Le débat fait rage au sein de la gauche française. Selon l’écrivain et essayiste François Bégaudeau, les luttes antiracistes et féministes, pourtant toutes deux progressistes, se percutent de plein fouet, générant des contradictions profondes et des dilemmes quasiment insolubles pour les militants.
Des combats légitimes mais parfois incompatibles
D’un côté, l’antiracisme dénonce avec force les discriminations subies par les minorités ethniques et prône une société inclusive et tolérante. De l’autre, le féminisme s’attaque au patriarcat et aux violences faites aux femmes, revendiquant l’égalité des sexes dans tous les domaines.

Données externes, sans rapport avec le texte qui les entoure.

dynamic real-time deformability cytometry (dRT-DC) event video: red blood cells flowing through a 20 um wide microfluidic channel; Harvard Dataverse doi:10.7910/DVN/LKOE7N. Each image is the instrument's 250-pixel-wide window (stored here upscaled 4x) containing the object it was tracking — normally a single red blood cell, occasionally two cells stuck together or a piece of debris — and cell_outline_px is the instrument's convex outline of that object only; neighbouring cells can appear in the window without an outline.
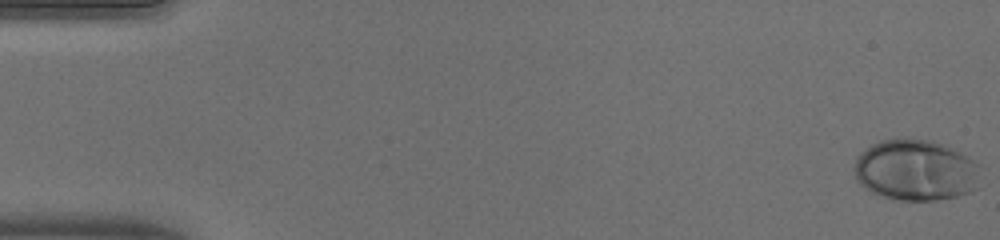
{"species": "human", "species_latin": "Homo sapiens", "temperature_condition": "warm", "stored_images_in_passage": 51, "camera_frame_rate_fps": 3000, "um_per_image_px": 0.085, "donor": {"sex": "male"}, "frame": {"image": 1, "passage_image": 1, "time_ms": 0.0, "image_size_px": [1000, 240], "cell_outline_px": [[980, 164], [976, 188], [972, 192], [956, 196], [936, 200], [892, 200], [880, 196], [864, 188], [856, 180], [852, 168], [860, 152], [872, 144], [880, 140], [928, 140], [940, 144], [960, 152]], "centroid_in_image_um": [77.79, 14.5], "position_along_channel_um": 7.2, "area_um2": 44.85}}
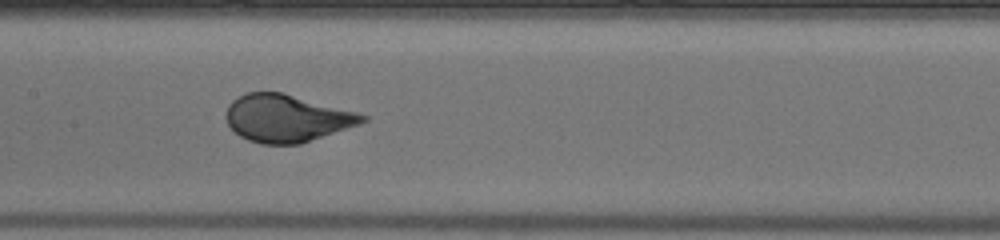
{"frame": {"image": 2, "passage_image": 26, "time_ms": 8.333, "image_size_px": [1000, 240], "cell_outline_px": [[368, 120], [360, 124], [300, 144], [260, 144], [248, 140], [240, 136], [228, 124], [224, 116], [228, 104], [232, 100], [248, 92], [284, 92], [356, 112], [368, 116]], "centroid_in_image_um": [24.35, 10.05], "position_along_channel_um": 183.0, "area_um2": 37.69}}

Mais ces deux combats, aussi justes soient-ils, entrent parfois en collision frontale. C’est le cas notamment sur la question du voile islamique, comme l’explique François Bégaudeau :
Pour les antiracistes, s’opposer au port du voile est une forme d’islamophobie et de stigmatisation. Mais pour nombre de féministes, c’est au contraire un symbole d’oppression patriarcale inacceptable.
François Bégaudeau
L’intersectionnalité en question
Cette confrontation met à mal le concept d’intersectionnalité, qui voudrait que toutes les luttes contre les dominations soient liées. En réalité, antiracisme et féminisme ne font pas toujours bon ménage, comme le souligne l’auteur :
On aimerait penser que la convergence des luttes va de soi. Mais dans les faits, il y a des frictions, des hiérarchisations, des conflits de priorité entre les différentes causes.
François Bégaudeau
Des militants pris en étau
Résultat, de nombreux militants de gauche se retrouvent pris en tenaille, tiraillés entre leur fibre antiraciste et leurs convictions féministes. Impossible pour eux de trancher, au risque de trahir un des deux combats.
Un dilemme cornélien qui divise profondément la gauche et paralyse son discours, analyse François Bégaudeau. Les partis peinent à se positionner clairement, de peur de froisser une partie de leur base électorale.
Trouver un équilibre, mission impossible ?
Pour l’écrivain, il n’existe pas de solution miracle pour résoudre ces contradictions. Chaque camp devra faire des concessions, accepter la complexité du réel :
Les antiracistes devront admettre que toutes les traditions culturelles ne sont pas bonnes à prendre. Et les féministes qu’on ne peut pas diaboliser des populations entières. Il faut du dialogue, de la nuance.
François Bégaudeau
Un vœu pieux ? Possible. Mais pour François Bégaudeau, c’est le seul moyen d’avancer, en évitant les postures moralisatrices et les anathèmes. Un appel à dépasser la guerre des chapelles, pour construire un progressisme à la fois ferme sur ses valeurs et ouvert à la discussion. Le pari est loin d’être gagné.